GPL 2.0 section 2 b:
b) You must cause any work that you distribute or publish, that in whole or in part contains or is derived from the Program or any part thereof, to be licensed as a whole at no charge to all third parties under the terms of this License.
You can modify GPL software for private use. That clause only kicks in when you "distribute or publish" the work, so you're generally OK if you're just using it within a single company. Maybe that's what Huib meant by "closed source".
And since we're not under the *Affero* GPL, you can modify it, *and make it publicly available*, and still not be constrained by the licence (I don't think I've got that backwards, do I?)
You may be slightly confused or I may be slightly not a lawyer, but:
The Affero licence states that you may not use, distribute, or publish any licensed or derivative work under any other licence. The vanilla GPL states that you may not distribute or publish licensed or derivative work under any other licence.

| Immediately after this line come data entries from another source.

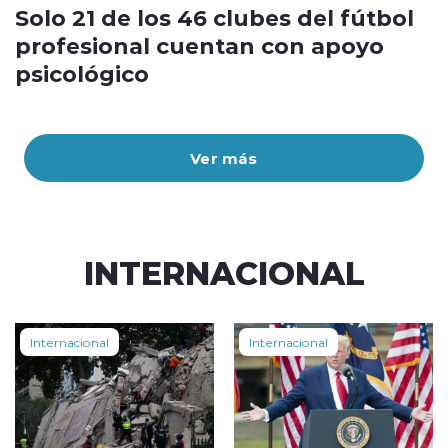
Solo 21 de los 46 clubes del fútbol
profesional cuentan con apoyo
psicológico
Ver más
INTERNACIONAL
Internacional
Internacional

It is therefore acceptable for Big Business Inc. to modify MediaWiki and **use** it as bigbusiness.com, however they may not sell or give (**distribute**) their modified version to any other company or individual unless they obey the terms of the License. So if whoever it is decided to modify MediaWiki by adding a closed-source extension, however that works, and then gave that to their customers to put on their websites, then they have violated the GPL, because they must make available the complete source of their **derivative work** which they have **distributed**. If however they have decided to modify MediaWiki by adding a closed-source extension, however that works, and then placed that on their servers at the request of a customer, then they have not violated the GPL because their derivative work is being **used** but not distributed.
This sort of thing gets complicated when you think about things like paid hosting - you're selling it and making it available for use but not distributing it. You'd think that they're breaking some provision by making money off of their modified MediaWiki but I'm pretty sure they aren't as long as the derivative work stays on their servers. (but is the HTML generated then also a derivative work? probably not?)
Ok, ok, I'll go look. :-)
Yeah, I was right.
That's what the AGPL does: it makes it a violation of license to make non- public changes to a GPLd app, *and then make it available as a webservice, without physically distributing the code*.
The GPL proper does not prevent that, which is the topic we're discussing here: since the MediaWiki code is not under AGPL, you can modify it, not release your mods, *and run it on your own web service*, and not violate the license.
If you distribute it outside your organization in such a fashion, though, *that* trips the traditional GPL.